The most recent case called to the court's attention on the question of right to intervene is United States v. Benford, 406 F.2d 1192 (4th Cir. 1969), where the court, in discussing Reisman and United States v. Powell, 379 U.S. 48, 85 S.Ct. 248, 13 L.Ed.2d 112 (1964) stated:
" The opinions did not expressly, and, as we read them, did not impliedly, limit the taxpayer's right to intervene in enforcement proceedings to situations where a legally protected interest in the records could be shown. Had the Court intended simply to hold that the particular interests of the taxpayers involved in those cases were sufficient bases for intervention, the opinions would doubtless have made that evident. We interpret them as adopting the judicial policy with respect to I.R.S. inquisitorial summonses that the person whose tax liability is the subject of the investigation can intervene and challenge enforcement if he sees fit." 406 F.2d at 1194
As constituting some analogy to the principal of Reisman, see 26 U.S.C. § 7421(a) prohibiting injunctive relief against "assessment or collection of any tax" and 28 U.S.C. § 2201 excepting from the declaratory judgment statute any controversy "with respect to federal taxes." See St. Louis Park Medical Center v. Lethert, 286 F.Supp. 271 (D. Minn.1968). Cases cited by Slocum and CUC are inapposite here.

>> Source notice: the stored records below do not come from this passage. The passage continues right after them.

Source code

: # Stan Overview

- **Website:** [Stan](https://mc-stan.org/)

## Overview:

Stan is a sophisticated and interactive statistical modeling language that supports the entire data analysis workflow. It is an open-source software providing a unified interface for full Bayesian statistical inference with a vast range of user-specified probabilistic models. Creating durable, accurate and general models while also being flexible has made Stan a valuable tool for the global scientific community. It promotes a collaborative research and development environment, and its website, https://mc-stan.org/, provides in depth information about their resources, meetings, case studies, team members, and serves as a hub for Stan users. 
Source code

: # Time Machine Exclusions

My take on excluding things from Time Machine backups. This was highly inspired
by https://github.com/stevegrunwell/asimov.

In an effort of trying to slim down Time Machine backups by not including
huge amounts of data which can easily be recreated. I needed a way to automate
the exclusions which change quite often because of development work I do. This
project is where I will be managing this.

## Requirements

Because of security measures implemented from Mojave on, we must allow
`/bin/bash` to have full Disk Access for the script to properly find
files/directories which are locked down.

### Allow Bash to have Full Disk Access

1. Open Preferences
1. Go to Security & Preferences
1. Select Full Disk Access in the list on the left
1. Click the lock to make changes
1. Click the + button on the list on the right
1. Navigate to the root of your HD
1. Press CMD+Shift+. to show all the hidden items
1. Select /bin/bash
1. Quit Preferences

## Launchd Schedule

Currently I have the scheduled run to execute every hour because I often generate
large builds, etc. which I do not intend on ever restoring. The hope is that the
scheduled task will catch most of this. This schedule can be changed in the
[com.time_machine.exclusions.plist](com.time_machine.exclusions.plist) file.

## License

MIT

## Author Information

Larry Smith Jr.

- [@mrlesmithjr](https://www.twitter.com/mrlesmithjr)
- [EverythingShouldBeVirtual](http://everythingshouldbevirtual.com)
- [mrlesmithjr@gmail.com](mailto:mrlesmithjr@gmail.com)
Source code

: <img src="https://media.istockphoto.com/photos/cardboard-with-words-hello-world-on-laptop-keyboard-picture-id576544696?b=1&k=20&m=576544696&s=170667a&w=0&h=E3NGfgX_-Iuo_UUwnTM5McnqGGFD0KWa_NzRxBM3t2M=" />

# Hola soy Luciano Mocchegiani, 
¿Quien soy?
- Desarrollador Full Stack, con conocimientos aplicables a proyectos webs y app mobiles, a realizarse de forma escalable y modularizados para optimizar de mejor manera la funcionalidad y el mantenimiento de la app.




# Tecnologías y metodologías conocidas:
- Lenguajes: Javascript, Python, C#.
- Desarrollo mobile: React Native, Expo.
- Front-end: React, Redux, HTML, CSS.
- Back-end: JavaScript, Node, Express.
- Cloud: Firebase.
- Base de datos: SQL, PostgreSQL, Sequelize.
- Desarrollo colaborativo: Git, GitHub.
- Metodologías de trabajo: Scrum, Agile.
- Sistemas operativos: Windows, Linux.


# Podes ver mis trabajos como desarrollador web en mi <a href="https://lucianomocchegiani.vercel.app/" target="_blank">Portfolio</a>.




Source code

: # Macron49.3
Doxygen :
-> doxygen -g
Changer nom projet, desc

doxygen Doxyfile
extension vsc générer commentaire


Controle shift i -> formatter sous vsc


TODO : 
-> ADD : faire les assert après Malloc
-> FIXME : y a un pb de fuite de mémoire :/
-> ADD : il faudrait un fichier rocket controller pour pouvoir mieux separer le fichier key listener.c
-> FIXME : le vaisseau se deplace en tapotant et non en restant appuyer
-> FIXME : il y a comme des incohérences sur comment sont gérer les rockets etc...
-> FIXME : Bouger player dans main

The court need not now pass on the contentions raised at the hearing by Slocum and CUC. Since, however, a diversity of opinion between counsel developed at the hearing as to what if any burden is on the government should it conclude further to proceed, if the summons be not obeyed, attention is called to the language of United States v. Powell, 379 U.S. 48, 85 S.Ct. 248 (1964), wherein the court stated:
"Reading the statutes as we do, the Commissioner need not meet any standard of probable cause to obtain enforcement of his summons, either before or after the three-year statute of limitations on ordinary tax liabilities has expired. He must show that the investigation will be conducted pursuant to a legitimate purpose, that the inquiry may be relevant to the purpose, that the information sought is not already within the Commissioner's possession, and that the administrative steps required by the Code have been followed — " 379 U.S. at 57-58, 85 S.Ct. at 255
At the hearing the court was asked by the government to establish a new return date for the summons and was asked by Slocum and CUC, should the motion be denied to grant a stay for the purpose of taking an appeal.
A separate order has been entered denying the motion to quash and covering other matters, including an order requiring retention of the records and papers by Arthur Young & Company pending final determination of this matter.